The confirmed toll of 832 dead looked certain to reach into the thousands as rescuers slowly reached devastated outlying communities hit on Friday by a 7.5 magnitude earthquake and subsequent tsunami waves as high as six metres (20 feet).
Dozens of people were reported to be trapped in the rubble of several hotels and a mall in the small city of Palu, 1,500 km (930 miles) northeast of Jakarta, with hundreds more feared buried in landslides that engulfed villages.
“Grieve for the people of Central Sulawesi, we all grieve together,” President Joko Widodo said on Twitter late on Sunday.
Most of the confirmed deaths were in Palu, a city of 379,000 people, where authorities were preparing a mass grave to bury some of the dead as soon as they were identified.
But, nearly three days after the quake, the extent of the disaster has yet to be made clear with authorities bracing for the death toll to climb sharply – perhaps into the thousands – as connections with remote areas up and down the coast are restored.
Mr Widodo visited a devastated housing complex on Sunday and called for patience.
Footage of the ruined city of Palu showed a crumpled mess of houses, cars and trees mashed together, with rooftops and roads split asunder.
The state energy company said it was airlifting in 4,000 litres of fuel to help with the rescue effort, while the state logistics agency said it was preparing to send hundreds of tonnes of rice.

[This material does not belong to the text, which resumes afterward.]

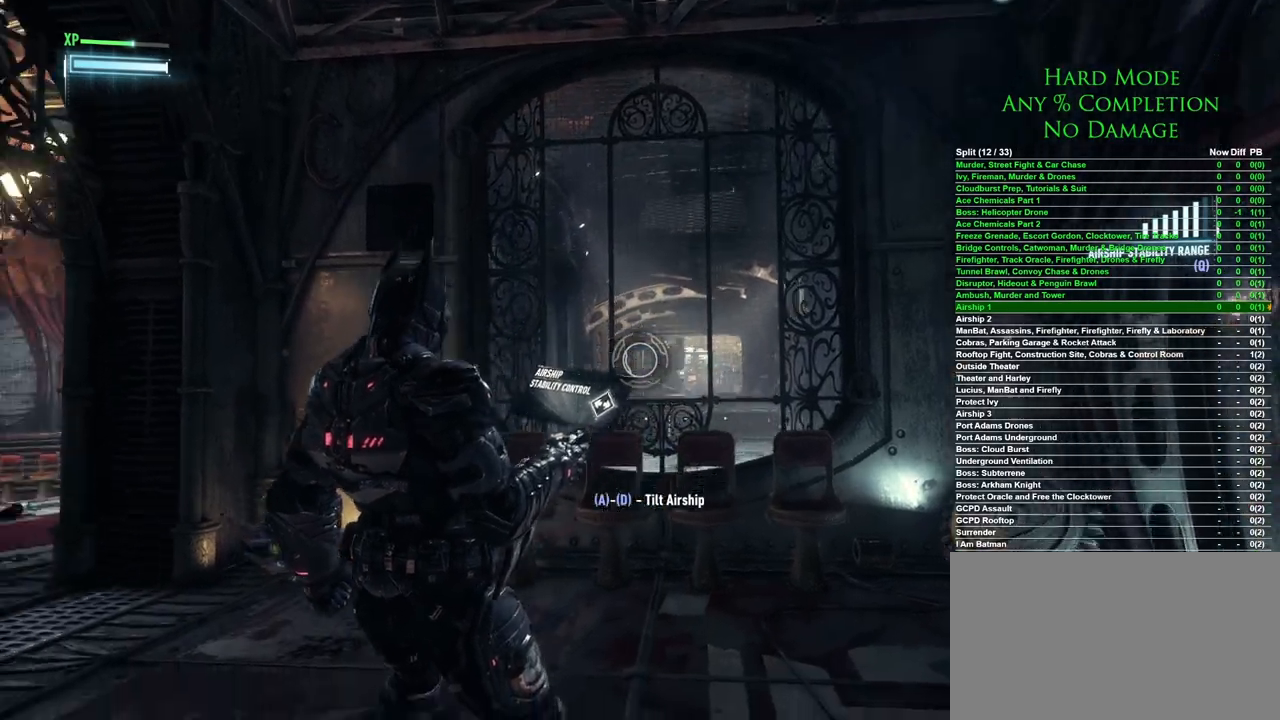
{"keys": [], "mouse": [], "events": [[333, "q", "down"], [417, "q", "up"]]}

Finance Minister Sri Mulyani Indrawati said the government had allocated 560 billion rupiah ($37.58 million) for disaster recovery, media reported.
Sutopo Purwo Nugroho, spokesman for the National Disaster Mitigation Agency, told reporters on Sunday none of Indonesia’s tsunami buoys, one type of instrument used to detect the waves, had been operating since 2012. He blamed a fall-off in funding.
The head of Indonesia’s investment board said on Twitter Widodo had agreed to accept international help and he would coordinate private sector help from around the world.
Neighbours including Australia, Thailand and China have offered help while the European Union announced 1.5 million euros ($1.74 million) in immediate aid.